This past year was filled with all sorts of major news events around the world, ranging from the police shooting of Michael Brown in Ferguson, Missouri, to the biggest outbreak of Ebola in history.

Research firm Echelon Insights charted what Americans talked about on Twitter:

Here's a recap of six of the major events of the past year, based on Echelon Insights' chart:

  • The Michael Brown shooting: According to Twitter mentions, the August 9 shooting of unarmed black 18-year-old Michael Brown in Ferguson, Missouri, was by far the year's biggest news event. After three months, a grand jury in Missouri decided not to indict Darren Wilson, then a Ferguson police officer, for the shooting. The shooting and the grand jury's decision led to a wave of protests around the country against what many view as racial disparities in the criminal justice system, further bolstered by another grand jury's decision not to indict the New York City police officer who killed Eric Garner, who was also unarmed at the time of this death.

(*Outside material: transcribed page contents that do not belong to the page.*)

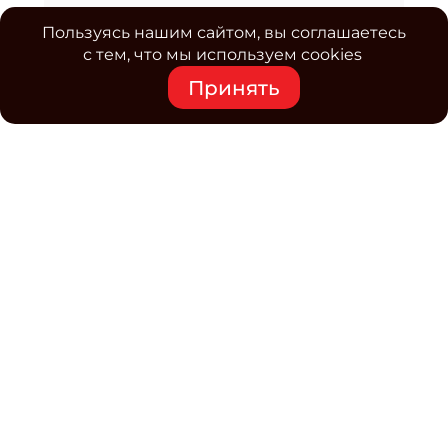
Пользуясь нашим сайтом, вы соглашаетесь
с тем, что мы используем cookies
Принять
Средство массовой информации www.classmag.ru
Свидетельство о регистрации СМИ сетевого издания
Эл.№ ФС77-63739 от 16 ноября 2015 г. выдано
Роскомнадзором.
Политика обработки
персональных данных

  • Midterm elections: The 2014 elections led to sweeping victories for Republicans in federal and state legislatures. But ballot measures produced a series of victories for liberals as well: four states hiked their minimum wages, voters in Alaska, Oregon, and Washington, DC, approved marijuana legalization, North Dakota and Colorado voters rejected new restrictions on abortions, and Washington state voters approved a new gun control measure.

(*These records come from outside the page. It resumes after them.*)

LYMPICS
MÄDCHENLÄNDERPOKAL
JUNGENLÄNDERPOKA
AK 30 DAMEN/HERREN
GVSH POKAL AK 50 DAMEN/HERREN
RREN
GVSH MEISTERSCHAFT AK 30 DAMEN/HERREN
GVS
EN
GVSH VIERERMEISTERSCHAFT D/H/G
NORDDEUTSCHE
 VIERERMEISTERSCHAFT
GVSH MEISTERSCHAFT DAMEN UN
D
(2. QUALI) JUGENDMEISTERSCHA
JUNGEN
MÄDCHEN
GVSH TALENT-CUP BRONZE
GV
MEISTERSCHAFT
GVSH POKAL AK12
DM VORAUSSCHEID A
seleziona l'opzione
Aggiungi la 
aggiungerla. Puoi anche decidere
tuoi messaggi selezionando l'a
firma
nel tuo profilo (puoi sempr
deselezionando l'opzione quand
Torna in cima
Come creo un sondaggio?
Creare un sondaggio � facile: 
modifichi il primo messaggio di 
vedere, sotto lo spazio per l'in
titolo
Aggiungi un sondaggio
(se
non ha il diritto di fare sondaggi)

  • The 2014 Ebola outbreak: This year produced the worst outbreak of Ebola in history, so far leading to nearly 5,000 more deaths than all previous outbreaks combined. But the epidemic has been mostly contained to West Africa, with a handful of cases slipping to the US and Europe.
  • Sony got hacked: Hackers in late November took a massive trove of private files from Sony Pictures Entertainment, a major Hollywood movie studio. The US government connected the cyber attack to North Korea — allegedly because the dictatorship wanted to stop the release of The Interview, a movie in which two journalists assassinate North Korean leader Kim Jong Un. Sony originally pulled the movie from the market but later allowed some theaters to carry it and approved its digital release, to some success.
  • President Barack Obama loosened the embargo on Cuba: The US and Cuba on December 17 announced a historic deal in which they both agreed to normalize relations — or, essentially, become friends. For both countries, the loosened restrictions represent a massive shift in diplomatic ties more than 50 years after the US imposed an embargo on the small communist country.
  • Obamacare's birth control mandate fell in court: The Supreme Court on June 30 ruled that Obamacare's birth control mandate, which required companies to provide birth control coverage for workers, violated religious freedoms. The decision allows "closely-held" corporations, in which five or fewer people own the majority of the business, to opt out of the mandate if they have a sincere religious objection to birth control. The Obama administration followed the ruling with a regulation that requires employers notify workers if they don't cover birth control.